#### [PROVIDED ENTRIES]
───
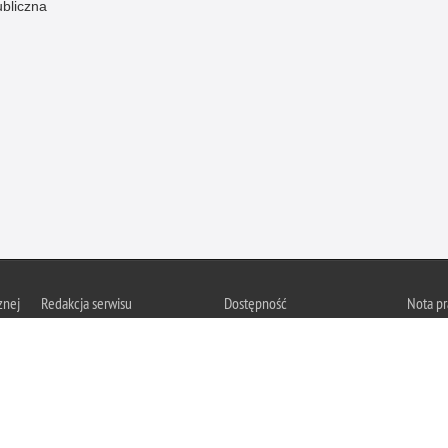
ubliczna
znej
Redakcja serwisu
Dostępność
Nota p
Chcesz 
Kontakt z redakcją
Deklaracja dostępności
z serwis
Zapozna
Polityk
───
Output the text from all of the data above, unchanged and line for line, with the pictures left out.

ubliczna
znej
Redakcja serwisu
Dostępność
Nota p
Chcesz 
Kontakt z redakcją
Deklaracja dostępności
z serwis
Zapozna
Polityk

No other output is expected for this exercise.